(PASSAGE FOR REVIEW Opens)
The site is neighboured by huge houses. We were asked to provide the family with ‘just the right amount of space’. By creating large openings and generous connections to the garden we aimed to make this modest-sized house feel abundant and broad. The result is a home that is almost half the size of its neighbours without compromising liveability.

▼从前院看向建筑,the exterior view from the garden

▼宽阔屋檐下的枫树,the maple tree encompassed by the eave



The largest houses in the world.



Australian homes are the largest in the world. This is a significant problem for Australia. A stable economy, aspirational culture and relatively flat topography have enabled Australians to occupy homes that are far bigger than they require. Melbourne’s flat landscape, loose topographical boundaries and rapidly growing population have meant that large homes have spread over the food belt and into arid areas. Large homes, and their associated sprawl, are highly problematic. Services and infrastructure, such as food, water, electricity, communications, health and education are stretched at great expense to the public, both financially and environmentally. Large, deep homes are less responsive to the climates of Australia’s cities. Therefore heating and cooling demands are radically increased. Large homes, and the subsequent sprawl, place significant demands on private car ownership and associated infrastructure, which is by far the least sustainable transport option. People who are unable to drive (the elderly, children, people with disabilities, etc) are often left isolated without reliable alternative transport options. Walking and riding become difficult, and often dangerous, in sprawl areas.

In short, large homes are an environmental disaster for our cities, whilst also being a cultural/social disaster for our communities.

▼面向庭院的书房,the study facing the front garden




Living with community.

“我们(澳大利亚人)总是习惯于去私密场所而非公共场所,或是与社区里的其他人交流,而我认为这是错误的。”Stuart White教授说道。
(PASSAGE FOR REVIEW Closes)
(DATA TO EXAMINE Opens)
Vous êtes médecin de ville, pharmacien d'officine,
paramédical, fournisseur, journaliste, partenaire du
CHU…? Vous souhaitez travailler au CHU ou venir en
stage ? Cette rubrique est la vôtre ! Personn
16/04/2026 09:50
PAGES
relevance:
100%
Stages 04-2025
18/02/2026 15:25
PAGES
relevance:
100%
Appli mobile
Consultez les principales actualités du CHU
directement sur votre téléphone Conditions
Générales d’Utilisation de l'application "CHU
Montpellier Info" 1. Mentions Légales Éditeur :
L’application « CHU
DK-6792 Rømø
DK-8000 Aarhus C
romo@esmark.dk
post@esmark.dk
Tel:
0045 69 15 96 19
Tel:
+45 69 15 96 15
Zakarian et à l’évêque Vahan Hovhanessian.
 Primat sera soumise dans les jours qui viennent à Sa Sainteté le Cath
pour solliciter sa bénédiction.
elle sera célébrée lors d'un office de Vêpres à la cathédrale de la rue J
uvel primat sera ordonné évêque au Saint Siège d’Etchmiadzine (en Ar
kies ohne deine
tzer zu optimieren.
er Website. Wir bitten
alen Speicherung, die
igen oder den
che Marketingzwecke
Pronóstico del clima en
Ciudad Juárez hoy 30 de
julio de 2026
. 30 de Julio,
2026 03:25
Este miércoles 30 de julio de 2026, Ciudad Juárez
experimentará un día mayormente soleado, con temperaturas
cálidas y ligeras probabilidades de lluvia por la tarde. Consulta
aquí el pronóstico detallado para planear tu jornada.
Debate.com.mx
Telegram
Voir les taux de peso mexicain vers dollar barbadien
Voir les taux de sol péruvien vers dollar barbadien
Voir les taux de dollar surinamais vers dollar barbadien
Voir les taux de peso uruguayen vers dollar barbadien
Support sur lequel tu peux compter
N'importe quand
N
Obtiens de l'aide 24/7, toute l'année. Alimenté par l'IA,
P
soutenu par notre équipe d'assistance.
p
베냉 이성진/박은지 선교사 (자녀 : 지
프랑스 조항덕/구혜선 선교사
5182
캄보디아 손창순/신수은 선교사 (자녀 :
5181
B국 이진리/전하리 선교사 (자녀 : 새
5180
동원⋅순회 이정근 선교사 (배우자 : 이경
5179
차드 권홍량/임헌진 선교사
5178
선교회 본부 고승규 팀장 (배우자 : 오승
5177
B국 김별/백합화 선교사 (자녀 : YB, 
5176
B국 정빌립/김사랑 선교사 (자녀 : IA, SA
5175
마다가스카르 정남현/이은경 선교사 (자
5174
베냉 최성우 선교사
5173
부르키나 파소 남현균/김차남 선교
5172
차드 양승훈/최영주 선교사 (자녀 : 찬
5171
(DATA TO EXAMINE Closes)
- **TASKS TO PERFORM**
1. Reproduce, word for word, the part of the passage on Australian house sizes that opens with the words containing "The site is" and closes with "houses in the world.".
2. According to the passage on Australian house sizes, what three things have enabled Australians to occupy homes far bigger than they require?
3. Summarize the passage on Australian house sizes in two sentences.
Use only the passage on Australian house sizes to answer.

- **ANSWER SECTION**
1.
The site is neighboured by huge houses. We were asked to provide the family with ‘just the right amount of space’. By creating large openings and generous connections to the garden we aimed to make this modest-sized house feel abundant and broad. The result is a home that is almost half the size of its neighbours without compromising liveability.

▼从前院看向建筑,the exterior view from the garden

▼宽阔屋檐下的枫树,the maple tree encompassed by the eave



The largest houses in the world.

2. A stable economy, an aspirational culture and relatively flat topography.

3. A modest-sized house, almost half the size of its neighbours, uses large openings and generous connections to the garden so that it feels abundant and broad without compromising liveability. Australian homes are the largest in the world, and their size and the sprawl they cause strain public services, raise heating and cooling demands, deepen reliance on private cars and leave people who cannot drive isolated.